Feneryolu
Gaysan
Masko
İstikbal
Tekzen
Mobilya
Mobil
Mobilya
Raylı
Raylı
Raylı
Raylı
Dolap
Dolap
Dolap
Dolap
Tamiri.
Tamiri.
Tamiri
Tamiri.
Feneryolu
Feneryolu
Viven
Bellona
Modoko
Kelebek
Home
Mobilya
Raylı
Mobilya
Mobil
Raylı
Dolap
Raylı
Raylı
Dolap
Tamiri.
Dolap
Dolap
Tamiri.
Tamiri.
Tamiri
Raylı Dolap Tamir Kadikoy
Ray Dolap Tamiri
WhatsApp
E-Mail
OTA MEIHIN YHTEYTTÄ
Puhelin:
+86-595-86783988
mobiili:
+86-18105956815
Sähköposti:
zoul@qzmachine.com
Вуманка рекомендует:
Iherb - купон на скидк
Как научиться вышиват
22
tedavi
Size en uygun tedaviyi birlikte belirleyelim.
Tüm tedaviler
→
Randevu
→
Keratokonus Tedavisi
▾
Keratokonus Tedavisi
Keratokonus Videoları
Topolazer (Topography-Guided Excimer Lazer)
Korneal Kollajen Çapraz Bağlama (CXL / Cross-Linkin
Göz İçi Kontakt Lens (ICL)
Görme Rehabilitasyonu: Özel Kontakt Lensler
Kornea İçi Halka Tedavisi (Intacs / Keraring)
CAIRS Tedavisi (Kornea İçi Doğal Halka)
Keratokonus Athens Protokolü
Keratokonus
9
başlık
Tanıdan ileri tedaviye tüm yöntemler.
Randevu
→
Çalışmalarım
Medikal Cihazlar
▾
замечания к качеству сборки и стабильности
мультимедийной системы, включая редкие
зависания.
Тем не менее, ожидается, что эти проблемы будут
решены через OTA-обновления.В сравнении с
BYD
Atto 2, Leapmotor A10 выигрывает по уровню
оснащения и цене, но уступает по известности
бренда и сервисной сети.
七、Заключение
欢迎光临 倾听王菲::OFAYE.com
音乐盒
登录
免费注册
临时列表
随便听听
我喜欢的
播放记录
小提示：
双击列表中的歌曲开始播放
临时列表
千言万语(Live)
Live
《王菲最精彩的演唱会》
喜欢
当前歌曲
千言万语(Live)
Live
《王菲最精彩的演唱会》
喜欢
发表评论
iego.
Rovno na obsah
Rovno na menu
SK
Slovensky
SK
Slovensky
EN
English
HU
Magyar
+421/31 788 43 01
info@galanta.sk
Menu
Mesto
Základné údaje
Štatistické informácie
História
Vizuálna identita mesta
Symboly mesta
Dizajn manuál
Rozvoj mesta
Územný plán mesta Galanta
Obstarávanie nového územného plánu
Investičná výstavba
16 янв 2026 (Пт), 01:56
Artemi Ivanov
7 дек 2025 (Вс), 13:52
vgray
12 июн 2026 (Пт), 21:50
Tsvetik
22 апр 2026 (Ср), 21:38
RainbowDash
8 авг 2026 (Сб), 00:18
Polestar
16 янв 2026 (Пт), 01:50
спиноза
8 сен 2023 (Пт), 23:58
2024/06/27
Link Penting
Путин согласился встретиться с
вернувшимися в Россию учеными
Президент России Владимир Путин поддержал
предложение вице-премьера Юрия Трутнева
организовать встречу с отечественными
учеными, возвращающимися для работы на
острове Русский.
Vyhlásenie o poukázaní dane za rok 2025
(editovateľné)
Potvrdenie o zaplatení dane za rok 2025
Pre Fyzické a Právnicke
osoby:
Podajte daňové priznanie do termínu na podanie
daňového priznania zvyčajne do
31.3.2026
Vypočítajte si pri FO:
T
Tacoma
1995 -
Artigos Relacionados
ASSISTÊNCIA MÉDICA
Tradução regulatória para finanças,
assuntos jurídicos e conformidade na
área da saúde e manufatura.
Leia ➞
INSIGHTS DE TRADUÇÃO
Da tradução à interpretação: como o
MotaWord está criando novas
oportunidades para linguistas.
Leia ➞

* * * * * * *

#### The task:
Each line from the one that contains "MotaWord está criando novas" through the end of the material above should be returned exactly, and nothing else.

#### Response to the task:
MotaWord está criando novas
oportunidades para linguistas.
Leia ➞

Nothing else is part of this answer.